Python gzip module – compress and decompress files

Often when dealing the large files, our loading times can cause delays within our applications. The solution to this is compressing files with the help of a compression library to produce smaller file sizes. In Python, we can make use of the gzip library, used to compress and decompress files.


What is Object Serialization?

Serialization is the process of converting an object to a byte stream, and the inverse of which is converting a byte stream back to a python object.

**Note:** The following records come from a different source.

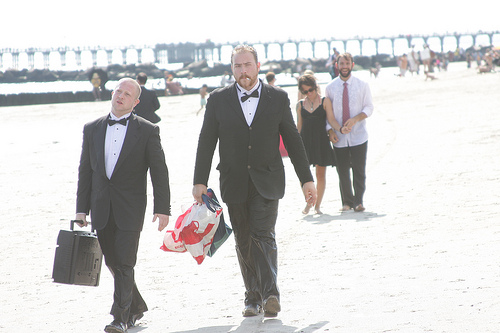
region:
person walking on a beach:
[40, 70, 173, 331]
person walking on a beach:
[152, 35, 318, 329]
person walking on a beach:
[283, 67, 340, 224]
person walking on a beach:
[325, 48, 382, 220]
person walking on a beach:
[133, 70, 164, 126]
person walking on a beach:
[196, 79, 213, 119]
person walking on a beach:
[418, 41, 434, 76]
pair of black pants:
[222, 188, 286, 306]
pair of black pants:
[90, 212, 146, 325]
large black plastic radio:
[46, 211, 109, 296]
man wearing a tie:
[80, 65, 165, 320]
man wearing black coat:
[105, 70, 155, 325]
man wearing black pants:
[85, 70, 160, 325]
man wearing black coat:
[190, 35, 305, 325]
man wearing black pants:
[210, 40, 310, 330]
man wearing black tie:
[210, 45, 310, 330]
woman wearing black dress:
[290, 70, 330, 200]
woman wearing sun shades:
[300, 72, 333, 187]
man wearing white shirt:
[325, 46, 370, 221]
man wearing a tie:
[326, 42, 371, 224]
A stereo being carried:
[52, 219, 104, 284]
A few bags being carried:
[161, 187, 230, 262]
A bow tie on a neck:
[236, 84, 261, 102]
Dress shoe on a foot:
[104, 318, 130, 331]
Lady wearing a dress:
[296, 73, 338, 211]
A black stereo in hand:
[52, 219, 105, 285]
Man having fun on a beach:
[195, 84, 209, 114]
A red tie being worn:
[340, 80, 350, 132]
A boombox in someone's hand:
[55, 219, 105, 284]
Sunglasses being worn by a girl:
[300, 86, 318, 94]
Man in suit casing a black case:
[42, 71, 178, 331]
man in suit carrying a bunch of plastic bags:
[153, 35, 334, 330]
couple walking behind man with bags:
[281, 50, 387, 228]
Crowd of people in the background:
[302, 41, 498, 83]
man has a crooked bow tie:
[223, 71, 277, 111]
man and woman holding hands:
[329, 115, 366, 158]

In simpler words, Object Serialization is the process of converting actual Python Objects into bytes, allowing the whole object to be preserved (with all it’s current values). This is commonly known as “pickling” or “dumping”, where we save the byte stream into a file.

The reverse process is de-serialization where we convert the byte stream back into objects that are recognize by Python.

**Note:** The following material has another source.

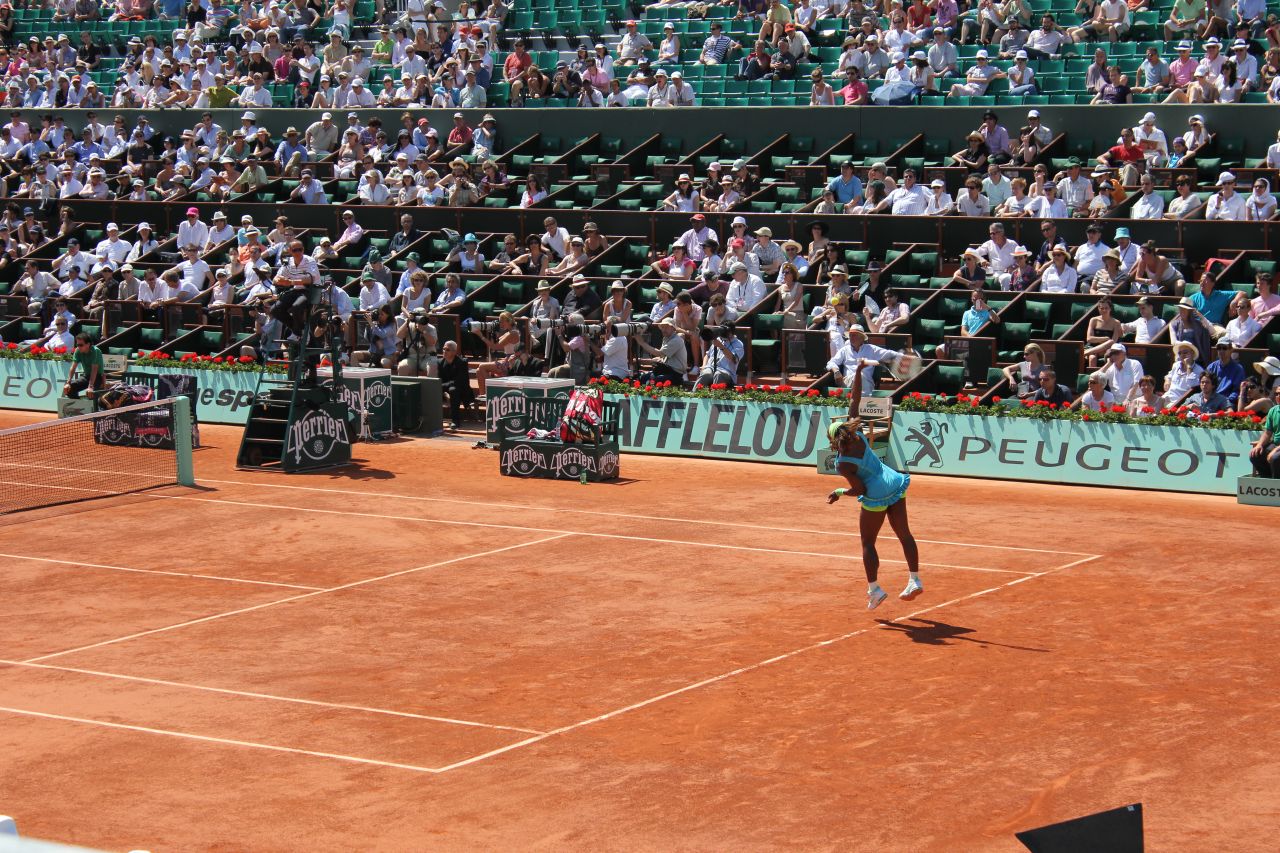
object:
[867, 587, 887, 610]
shoe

Object Serialization is a useful tool in many situations, such as creating save files to store things like game data or training models for AI/Machine Learning problems. It can take a long time for AI algorithms to generate a model, so instead of doing it every time you run the program, you could just dump it to a file once, and then read it from there each time you need it, potentially speeding up your program by 100x times.


Test Data

Here is the data which we will be trying to compress throughout this tutorial. gzip is only able to compress byte streams, so we have to declare the below string as a byte stream by adding a little “b” before the quotation marks.

import gzip
import os

data = b''' Lorem ipsum dolor sit amet, consectetur adipiscing elit.
Proin congue orci odio, non sagittis orci cursus vel.
Ut aliquam sapien non vulputate elementum.
Sed rutrum ante sit amet egestas ultrices.
Vivamus malesuada tincidunt justo, in ornare nibh porta ac.
Nullam interdum, quam at ornare hendrerit, ex augue rutrum dui, eu dictum diam velit eu urna.
Morbi malesuada elit sed laoreet varius.
Maecenas elementum vestibulum erat, sit amet molestie ex volutpat in.
Phasellus viverra lectus ante, vitae ultricies leo maximus fermentum.
Phasellus consectetur ex id ipsum iaculis, ut tempus risus porttitor.
Nam in ante blandit, feugiat magna a, ullamcorper nulla. Integer ac egestas justo.
Duis volutpat mattis nibh, ut semper justo luctus nec. '''

Compressing Files and Data

We’ll take a look at two different methods of compressing Files and Data with gzip in Python.

Opening a File with gzip

This method is used for creating files and storing compressed data in them. If you open the file stream with the gzip.GzipFile() method, any data you write to it will be automatically compressed.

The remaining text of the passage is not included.